The tires hit the rumble strip with a sudden, bone-shaking growl. The vibration rattles through the cab. His eyes snap open, the pupils blown wide and dark.

He was fading. He caught it. But the corrections are getting sluggish. The gap between the drift and the save is widening.

I need to speak. I need to override the part of me that wants to remain a ghost, small and unnoticed. If the man who kidnapped me dies behind the wheel, I die with him.

And I cannot die. Elena has a recital in three weeks. She needs her brother in the front row.

"Pull over."

His jaw tightens. The muscle jumps under the skin of his cheek. He doesn't look at me.

"Shut up, Doc."

"You have lost roughly seven hundred milliliters of blood in the last twenty minutes. Your systolic pressure is tanking. I can see it in your neck."

He says nothing. The truck drifts again, the tires flirting with the white line.

"You’re entering compensatory shock," I continue, my voice gaining a clinical edge I haven't used in years. "In anotherfive minutes, your peripheral vasoconstriction will fail. Your pressure will crash. You will pass out, and we will both go through the windshield."

The rumble strip growls again. It sounds like a warning from a beast.

"If you crash this truck, the man on the table dies. The man you just killed two of Volkov's men to get me for. He dies because you were too stubborn to let me wrap a wound."

His eyes cut toward me. They are bloodshot and hot with a fury that makes my skin crawl. I don't look away. I have nothing left to lose in this car except the ending, and the ending is currently hurtling toward a concrete barrier.

He wrenches the wheel to the right.

The truck lurches across the shoulder, tires spitting gravel against the undercarriage. We shudder to a halt in a dark pulloff bordered by a wall of black, tangled trees. The engine idles, a low, mechanical panting.

He kills the lights. We sit in a sudden, heavy blackness cut only by the green glow of the dashboard. Somewhere out there, the river moves in the dark.

"Five minutes," he says. The words sound like they were dragged over broken glass.

I unbuckle my seatbelt. The click is loud in the silence. I open my medical bag and my hands find what they need by touch—gauze rolls, hemostatic packing, a tourniquet.

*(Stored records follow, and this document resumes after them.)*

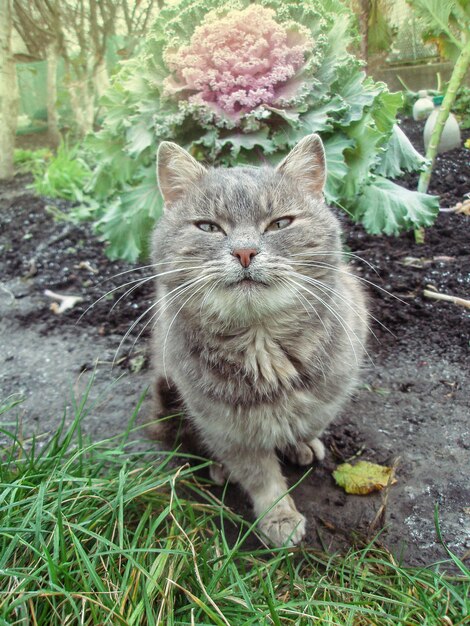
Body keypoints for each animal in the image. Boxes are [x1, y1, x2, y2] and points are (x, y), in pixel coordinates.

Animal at [149, 134, 366, 544]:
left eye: (280, 223)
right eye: (208, 227)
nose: (245, 251)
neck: (264, 346)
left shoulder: (333, 388)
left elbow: (311, 419)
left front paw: (300, 442)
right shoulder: (225, 428)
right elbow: (260, 475)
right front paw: (279, 514)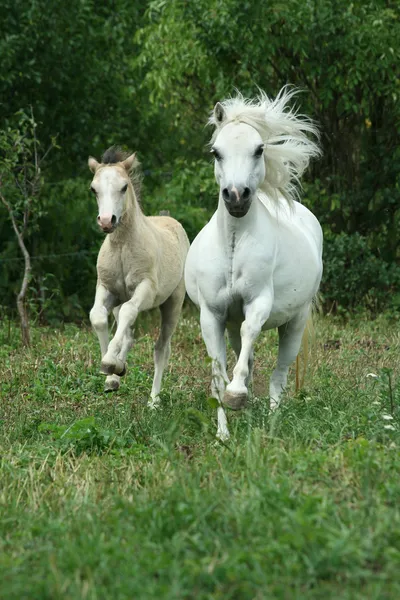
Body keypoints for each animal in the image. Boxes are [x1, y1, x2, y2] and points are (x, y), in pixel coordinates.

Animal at [87, 148, 189, 406]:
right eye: (93, 189)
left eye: (124, 187)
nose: (107, 221)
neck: (122, 246)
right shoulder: (107, 289)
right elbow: (98, 317)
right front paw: (110, 371)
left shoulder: (145, 289)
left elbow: (128, 312)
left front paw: (110, 363)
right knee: (128, 334)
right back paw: (118, 373)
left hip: (173, 303)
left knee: (161, 348)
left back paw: (153, 400)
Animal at [186, 86, 324, 438]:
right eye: (216, 152)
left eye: (259, 149)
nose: (236, 196)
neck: (234, 246)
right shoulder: (213, 315)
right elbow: (219, 372)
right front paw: (223, 433)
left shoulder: (258, 303)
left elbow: (251, 335)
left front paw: (237, 395)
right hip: (232, 325)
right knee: (245, 361)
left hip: (295, 323)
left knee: (279, 375)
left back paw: (272, 424)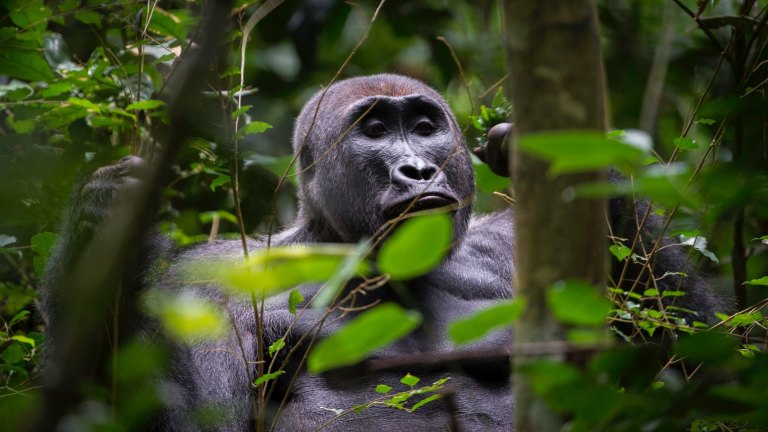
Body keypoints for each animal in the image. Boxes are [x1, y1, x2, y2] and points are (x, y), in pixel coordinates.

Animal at [42, 72, 728, 430]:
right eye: (373, 131)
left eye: (425, 128)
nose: (417, 170)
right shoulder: (208, 279)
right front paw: (100, 221)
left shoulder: (504, 245)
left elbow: (702, 364)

I pull the LED penlight from the side pocket. I click it on and hold it between my teeth. The narrow beam turns the cab into a makeshift trauma bay.

"Give me your hand."

He doesn't move. His left hand stays on the wheel, the fingers curled like talons. He is an animal guarding a kill.

"I need to check the tendon. If the flexor digitorum is severed, you’ll lose those fingers permanently. You won't be able to hold a weapon."

"I don't give a damn about my fingers."

"You should. I assume they're part of your career path." I hold out my hand, palm up. "Give me the hand, Rocco."

He stares at me. The light from the dash catches the ruin of his face—the split cheek, the blackening bruise, the dried blood matted into his eyebrow. He looks at my hand as if it’s a trap. He has never extended a wounded part of himself and expected anything but more damage.

Then, he lifts the hand off the wheel. He drops it into mine.

The weight is the first thing I feel. His hand is massive. Broad across the palm, thick through the bones, the fingers heavy and blunt.

My hand looks skeletal underneath his. It is an obscene contrast: my scrubbed, pale skin against his scarred, blood-soaked meat. My fingers are clean. His are crusted with layers of trauma—his own blood, older blood from the ring, grit from the floor.

I angle the penlight. The laceration bisects his palm diagonally. It runs from the thumb base toward the outer edge. It is deep.